At least 14 protesters have been killed and about 300 wounded since the coup, according to the independent Central Committee of Sudan's Doctors.

The Sudanese Professionals' Association, the union which led the 2019 uprising against longtime autocrat Omar al-Bashir, called a two-day "complete civil disobedience" starting Sunday. 

Negotiations lag 

Since the coup, international organizations and mediators have sought to find ways out of the crisis through negotiations. 

An Arab League delegation, headed by Deputy Secretary-General Hossam Zaki, held talks on Sunday as part of the bloc's "ongoing efforts to support constructive dialogue."

Anti-coup protesters have rejected internationally backed efforts to return to a power-sharing arrangement with the military. "No negotiation, no partnership, no legitimacy," they said on social media.

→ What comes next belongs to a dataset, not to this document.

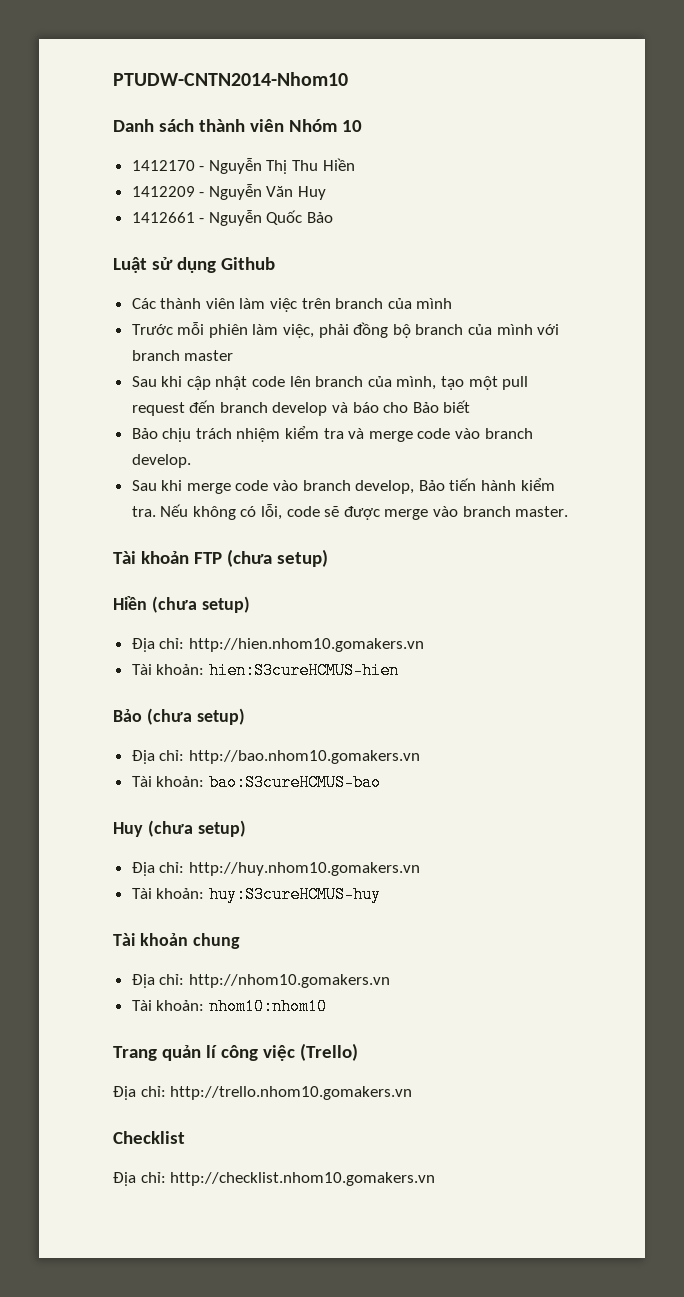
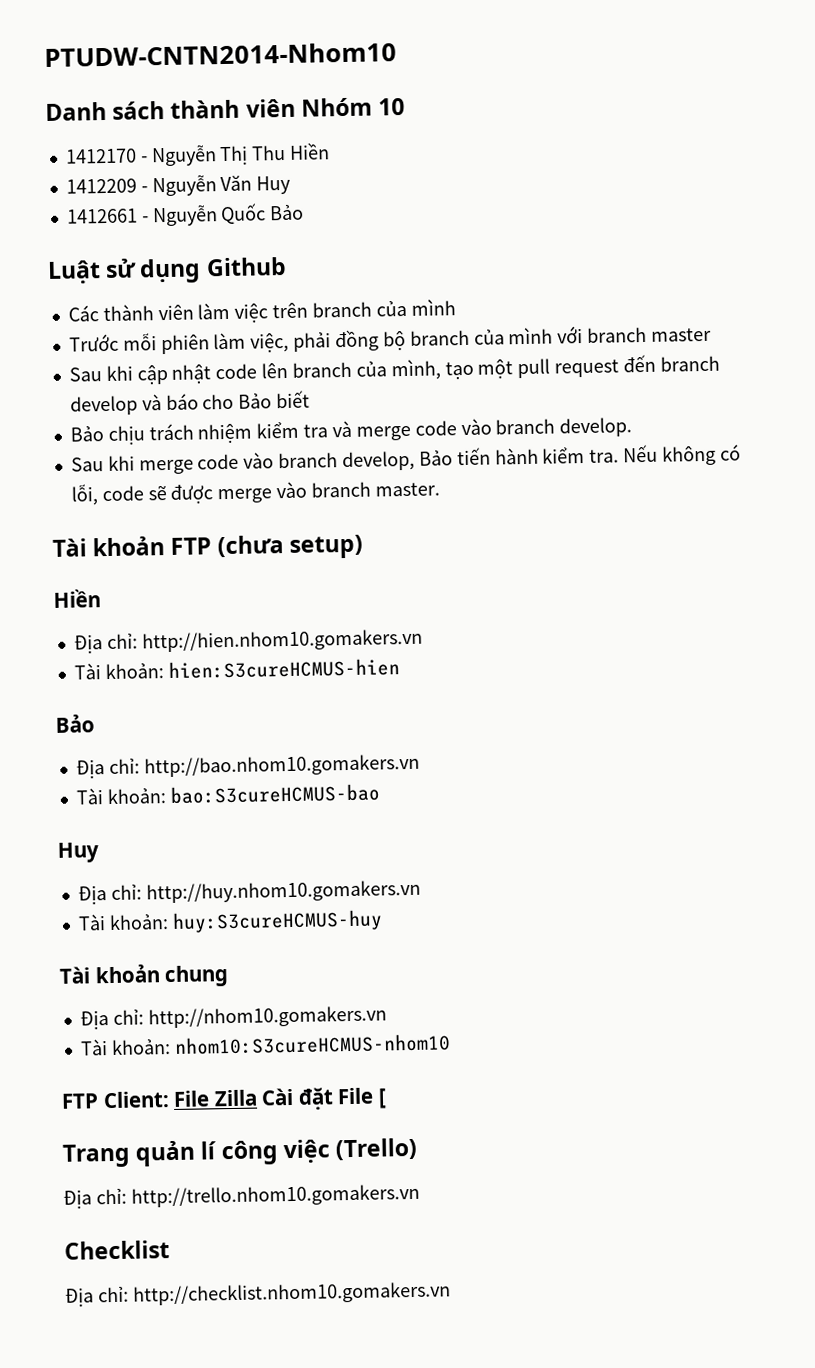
[151,596,250,613] (chưa setup) -> (101, 598) none
[146,708,245,725] (chưa setup) -> (95, 723) none
[147,820,246,837] (chưa setup) -> (99, 852) none
[208,998,327,1015] nhom10:nhom10 -> [173,1033,451,1055] [61,1087,387,1110] nhom10:S3cureHCMUS-nhom10 // FTP Client: File Zilla Cài đặt File [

The Sudanese Professionals' Association said late Friday that mediation efforts that "seek a new settlement'' between the military and civilian leaders would "reproduce and worsen'' the country's crisis.

Reuters news agency reported on Saturday that the military has also refused a return to democratic transition, causing a "semi-deadlock."

What happened in Sudan?

On October 25, the Sudanese military seized power by dissolving the transitional government and arresting Cabinet ministers.

The coup was led by the same man who deposed al-Bashir in 2019, General Abdel-Fattah Burhan

The United Nations and the African Union, as well as world powers, have slammed the military takeover and urged the immediate return to civilian rule. 

But the army continues to reject efforts to resolve the crisis, and security forces have confronted tens of thousands of protesters who have taken to the streets across Sudan.